Задание a: Перепишите строки записей, начиная со строки с «elevation (m): 130» и заканчивая строкой с «island: Oahu», переименовав «scientific name» в «taxon name» и оставив всё остальное без изменений.

Текст для чтения:

+++

Потребительский уклон советского человека 70-х гг., при отсутствии легальных способов его удовлетворения, развил у населения невиданный до тех пор уровень двойных стандартов и житейского цинизма, которые неотступно выхолащивали социальную поддержку режима, морально готовили общество к его похоронам. К середине 70-х гг. народ уже неприкрыто издевался над своей властью. Характерный «продовольственный» анекдот про Брежнева: «Мы идём к коммунизму семимильными шагами, и скотина за нами не успевает»! Но параллельно с этим – красный Первомай и «делу партии верны». В этом царстве притворства единственно настоящими становились лишь вещи и связи. В общественном сознании постепенно накапливался канцероген эгоизма, готовность к прорыву в достаток любой ценой. Именно новый потребительский стиль – материальные приоритеты, способы их добычи и кичливость добытым – сформировали в течение 70-х гг. новую «потребительскую личность», оппозиционную в своём потребительстве «советскому образу жизни» конца 50-х-60-х. Материальные приоритеты формировали самовосприятие и самовыражение позднего советского человека, в котором (и внутри и снаружи) оставалось всё меньше «советского» как такового. Фактически потребительство стало общественной формой самоутверждения, по массовости далеко обогнавшей ученые степени и ударный труд (4). Именно эта тенденция в конце концов стала решающим фактором развала СССР, а развал экономики, информационно-психологическая война США и беловежские соглашения были лишь катализаторами этого процесса. Как метко заметил П. Козловски, «Любую форму социальной координации можно рассматривать как рынок, который способствует реализации предпочтений и спроса потребителей косвенно, посредством «выхода», так как поставщик наказывается за неудовлетворительную деятельность или неудовлетворительные условия тем, что покупатель уходит в другое место...» (5). Опора СССР – советское общество – сделало свой выбор, в погоне за потребительским раем ушло из Союза, и он рухнул.

Глава 3. Появляются тени.

Тоска по достатку, эволюционировавшая в жажду наживы, разъела режим изнутри. И эта эволюция не разделяла людей на простых и руководящих. Напротив, именно потребительские приоритеты партийной бюрократии и номенклатуры со скоростью эпидемии мгновенно распространили коррупцию по всем сферам общественной жизни. Напомним, что общество государственного социализма представляло собой систему, где практически каждое социальное проявление находилось под контролем и руководством чиновника. И как любой продавец тащил домой результаты обвеса покупателей, так и бюрократ уносил с работы «подарки», вырученные им от теневого использования рычагов управления.

+++

Исходные данные:
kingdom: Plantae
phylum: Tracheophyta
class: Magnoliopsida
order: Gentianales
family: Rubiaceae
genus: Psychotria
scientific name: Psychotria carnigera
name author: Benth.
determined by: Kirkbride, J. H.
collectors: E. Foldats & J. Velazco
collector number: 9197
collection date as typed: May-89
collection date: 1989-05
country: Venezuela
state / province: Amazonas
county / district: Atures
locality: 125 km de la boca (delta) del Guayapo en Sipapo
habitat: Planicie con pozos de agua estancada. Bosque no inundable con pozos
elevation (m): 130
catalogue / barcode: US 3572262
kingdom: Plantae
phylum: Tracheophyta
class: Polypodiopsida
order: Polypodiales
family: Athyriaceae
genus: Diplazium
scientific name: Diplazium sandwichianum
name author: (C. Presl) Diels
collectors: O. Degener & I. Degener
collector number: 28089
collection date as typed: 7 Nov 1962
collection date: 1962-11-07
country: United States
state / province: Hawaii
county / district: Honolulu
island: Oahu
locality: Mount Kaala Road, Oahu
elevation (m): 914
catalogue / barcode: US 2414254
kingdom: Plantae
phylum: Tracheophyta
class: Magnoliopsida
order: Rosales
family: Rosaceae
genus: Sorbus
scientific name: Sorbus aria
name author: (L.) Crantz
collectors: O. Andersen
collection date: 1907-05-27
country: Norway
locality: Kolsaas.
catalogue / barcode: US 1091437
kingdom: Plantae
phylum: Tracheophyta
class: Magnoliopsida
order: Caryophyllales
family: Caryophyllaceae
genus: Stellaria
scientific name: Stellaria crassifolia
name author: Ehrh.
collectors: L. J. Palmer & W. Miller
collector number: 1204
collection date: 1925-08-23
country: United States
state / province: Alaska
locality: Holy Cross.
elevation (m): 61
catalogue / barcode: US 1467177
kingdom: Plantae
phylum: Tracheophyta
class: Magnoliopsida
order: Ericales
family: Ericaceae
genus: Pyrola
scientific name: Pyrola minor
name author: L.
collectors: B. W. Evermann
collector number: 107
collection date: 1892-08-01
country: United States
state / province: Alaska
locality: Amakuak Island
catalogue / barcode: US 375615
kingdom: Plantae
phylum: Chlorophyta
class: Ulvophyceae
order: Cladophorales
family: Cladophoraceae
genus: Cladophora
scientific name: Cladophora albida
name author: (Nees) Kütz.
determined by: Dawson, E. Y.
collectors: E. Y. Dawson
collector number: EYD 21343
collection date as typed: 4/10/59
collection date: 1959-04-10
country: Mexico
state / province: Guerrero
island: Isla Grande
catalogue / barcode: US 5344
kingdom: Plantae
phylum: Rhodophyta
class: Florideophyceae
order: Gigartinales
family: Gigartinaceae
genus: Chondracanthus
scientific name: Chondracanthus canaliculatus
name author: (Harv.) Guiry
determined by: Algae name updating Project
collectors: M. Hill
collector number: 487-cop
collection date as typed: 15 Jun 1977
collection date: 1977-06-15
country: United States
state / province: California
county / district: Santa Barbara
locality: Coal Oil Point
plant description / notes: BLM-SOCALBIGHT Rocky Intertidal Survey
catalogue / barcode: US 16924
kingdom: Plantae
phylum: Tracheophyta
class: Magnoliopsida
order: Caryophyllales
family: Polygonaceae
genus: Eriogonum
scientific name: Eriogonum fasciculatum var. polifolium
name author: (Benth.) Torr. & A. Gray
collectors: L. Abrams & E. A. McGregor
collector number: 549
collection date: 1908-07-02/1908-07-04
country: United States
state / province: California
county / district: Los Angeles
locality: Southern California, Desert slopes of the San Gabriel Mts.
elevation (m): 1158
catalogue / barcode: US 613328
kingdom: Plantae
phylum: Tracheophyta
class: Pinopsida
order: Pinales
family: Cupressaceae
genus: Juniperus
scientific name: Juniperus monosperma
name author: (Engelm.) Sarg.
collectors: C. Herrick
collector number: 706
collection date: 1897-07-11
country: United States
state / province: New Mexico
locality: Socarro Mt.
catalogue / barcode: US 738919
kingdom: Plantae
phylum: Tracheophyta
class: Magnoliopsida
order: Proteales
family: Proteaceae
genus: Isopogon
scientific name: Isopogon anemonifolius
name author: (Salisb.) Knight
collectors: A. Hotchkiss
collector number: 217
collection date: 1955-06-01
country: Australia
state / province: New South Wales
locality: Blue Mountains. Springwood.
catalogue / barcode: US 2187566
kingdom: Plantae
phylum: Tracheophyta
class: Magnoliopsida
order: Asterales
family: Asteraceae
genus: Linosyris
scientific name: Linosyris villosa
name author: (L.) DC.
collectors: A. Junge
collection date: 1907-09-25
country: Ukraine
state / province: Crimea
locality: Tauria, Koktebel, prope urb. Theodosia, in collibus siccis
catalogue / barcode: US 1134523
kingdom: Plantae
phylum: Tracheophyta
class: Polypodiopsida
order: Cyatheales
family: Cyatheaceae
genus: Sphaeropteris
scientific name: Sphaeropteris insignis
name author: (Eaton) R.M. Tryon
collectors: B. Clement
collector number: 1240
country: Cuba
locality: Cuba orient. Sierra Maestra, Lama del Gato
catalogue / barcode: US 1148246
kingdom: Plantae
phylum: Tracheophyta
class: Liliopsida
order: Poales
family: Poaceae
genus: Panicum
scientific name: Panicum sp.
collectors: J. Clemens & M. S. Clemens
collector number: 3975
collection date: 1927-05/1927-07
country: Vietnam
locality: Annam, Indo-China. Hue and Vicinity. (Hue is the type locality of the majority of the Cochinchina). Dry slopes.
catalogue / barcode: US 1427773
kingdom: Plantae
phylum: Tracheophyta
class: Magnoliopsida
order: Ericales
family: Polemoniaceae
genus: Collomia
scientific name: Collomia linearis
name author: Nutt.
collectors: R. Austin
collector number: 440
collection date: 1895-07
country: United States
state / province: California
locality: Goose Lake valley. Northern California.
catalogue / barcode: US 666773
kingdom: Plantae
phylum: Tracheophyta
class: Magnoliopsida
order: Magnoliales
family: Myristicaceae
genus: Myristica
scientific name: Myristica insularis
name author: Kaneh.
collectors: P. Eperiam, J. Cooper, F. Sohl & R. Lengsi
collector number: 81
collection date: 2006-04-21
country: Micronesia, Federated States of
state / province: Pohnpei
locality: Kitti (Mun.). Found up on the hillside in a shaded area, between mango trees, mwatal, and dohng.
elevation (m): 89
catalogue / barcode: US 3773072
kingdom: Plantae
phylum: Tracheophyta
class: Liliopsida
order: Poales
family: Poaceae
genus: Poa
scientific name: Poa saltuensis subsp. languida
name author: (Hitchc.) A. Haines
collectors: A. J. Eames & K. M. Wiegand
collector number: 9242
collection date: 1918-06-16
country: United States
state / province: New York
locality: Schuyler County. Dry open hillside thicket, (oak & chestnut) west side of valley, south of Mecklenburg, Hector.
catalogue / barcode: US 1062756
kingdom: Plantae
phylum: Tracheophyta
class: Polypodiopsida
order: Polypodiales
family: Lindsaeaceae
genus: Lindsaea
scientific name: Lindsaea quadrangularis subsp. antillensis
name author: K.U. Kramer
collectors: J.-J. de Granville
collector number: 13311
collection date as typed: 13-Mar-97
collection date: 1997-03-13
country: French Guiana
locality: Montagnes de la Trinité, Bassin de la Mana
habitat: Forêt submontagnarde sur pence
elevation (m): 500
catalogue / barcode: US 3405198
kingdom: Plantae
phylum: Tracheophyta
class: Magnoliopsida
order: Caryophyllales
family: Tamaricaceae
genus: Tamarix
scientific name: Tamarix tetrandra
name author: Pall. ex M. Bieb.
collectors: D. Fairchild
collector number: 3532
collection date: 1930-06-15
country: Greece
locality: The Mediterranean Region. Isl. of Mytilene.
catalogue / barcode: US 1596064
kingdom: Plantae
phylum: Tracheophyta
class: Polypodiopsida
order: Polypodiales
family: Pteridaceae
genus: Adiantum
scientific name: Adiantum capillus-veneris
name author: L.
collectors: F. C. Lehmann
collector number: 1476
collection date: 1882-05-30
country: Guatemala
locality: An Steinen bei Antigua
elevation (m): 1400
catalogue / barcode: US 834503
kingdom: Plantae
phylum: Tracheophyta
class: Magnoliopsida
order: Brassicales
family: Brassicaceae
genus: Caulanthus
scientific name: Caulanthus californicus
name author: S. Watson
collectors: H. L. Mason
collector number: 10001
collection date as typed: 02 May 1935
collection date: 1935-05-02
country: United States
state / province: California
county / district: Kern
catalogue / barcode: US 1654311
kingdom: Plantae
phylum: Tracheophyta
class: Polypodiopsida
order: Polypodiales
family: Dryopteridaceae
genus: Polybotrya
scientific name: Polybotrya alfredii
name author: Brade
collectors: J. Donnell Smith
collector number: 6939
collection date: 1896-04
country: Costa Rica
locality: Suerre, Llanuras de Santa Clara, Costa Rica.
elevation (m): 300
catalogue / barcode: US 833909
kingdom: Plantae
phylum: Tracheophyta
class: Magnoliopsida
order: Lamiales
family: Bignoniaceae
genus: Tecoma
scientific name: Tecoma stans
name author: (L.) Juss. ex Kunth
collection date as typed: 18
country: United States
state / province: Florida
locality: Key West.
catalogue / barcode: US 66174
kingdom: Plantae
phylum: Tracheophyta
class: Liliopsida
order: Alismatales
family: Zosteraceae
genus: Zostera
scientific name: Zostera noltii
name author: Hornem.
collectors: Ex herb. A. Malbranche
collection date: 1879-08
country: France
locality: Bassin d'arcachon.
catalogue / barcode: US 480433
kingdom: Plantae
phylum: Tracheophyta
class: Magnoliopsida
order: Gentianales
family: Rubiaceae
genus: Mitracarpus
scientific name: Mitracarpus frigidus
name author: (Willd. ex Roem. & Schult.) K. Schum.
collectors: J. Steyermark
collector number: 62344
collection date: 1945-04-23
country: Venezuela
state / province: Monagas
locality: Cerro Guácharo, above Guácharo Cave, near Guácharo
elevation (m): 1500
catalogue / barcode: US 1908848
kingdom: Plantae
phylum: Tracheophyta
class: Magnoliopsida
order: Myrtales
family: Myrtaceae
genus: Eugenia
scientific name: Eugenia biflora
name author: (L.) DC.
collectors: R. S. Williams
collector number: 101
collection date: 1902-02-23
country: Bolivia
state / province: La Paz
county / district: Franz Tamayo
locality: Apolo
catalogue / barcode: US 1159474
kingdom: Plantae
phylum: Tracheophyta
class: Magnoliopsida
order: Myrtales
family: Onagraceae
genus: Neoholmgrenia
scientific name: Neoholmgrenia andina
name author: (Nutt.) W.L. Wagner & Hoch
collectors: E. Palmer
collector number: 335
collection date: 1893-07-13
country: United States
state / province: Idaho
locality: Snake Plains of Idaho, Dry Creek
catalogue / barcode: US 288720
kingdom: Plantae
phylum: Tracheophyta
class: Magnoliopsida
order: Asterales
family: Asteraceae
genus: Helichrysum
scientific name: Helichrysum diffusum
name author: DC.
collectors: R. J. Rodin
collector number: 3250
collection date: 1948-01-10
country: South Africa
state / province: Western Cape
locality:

+++

Задание b: Воспроизведите без изменений фрагмент текста о потребительстве позднего советского общества, начиная со слов «Тоска по достатку, эволюционировавшая» и заканчивая словами «использования рычагов управления.».

Ответ a:
elevation (m): 130
catalogue / barcode: US 3572262
kingdom: Plantae
phylum: Tracheophyta
class: Polypodiopsida
order: Polypodiales
family: Athyriaceae
genus: Diplazium
taxon name: Diplazium sandwichianum
name author: (C. Presl) Diels
collectors: O. Degener & I. Degener
collector number: 28089
collection date as typed: 7 Nov 1962
collection date: 1962-11-07
country: United States
state / province: Hawaii
county / district: Honolulu
island: Oahu

Ответ b:
Тоска по достатку, эволюционировавшая в жажду наживы, разъела режим изнутри. И эта эволюция не разделяла людей на простых и руководящих. Напротив, именно потребительские приоритеты партийной бюрократии и номенклатуры со скоростью эпидемии мгновенно распространили коррупцию по всем сферам общественной жизни. Напомним, что общество государственного социализма представляло собой систему, где практически каждое социальное проявление находилось под контролем и руководством чиновника. И как любой продавец тащил домой результаты обвеса покупателей, так и бюрократ уносил с работы «подарки», вырученные им от теневого использования рычагов управления.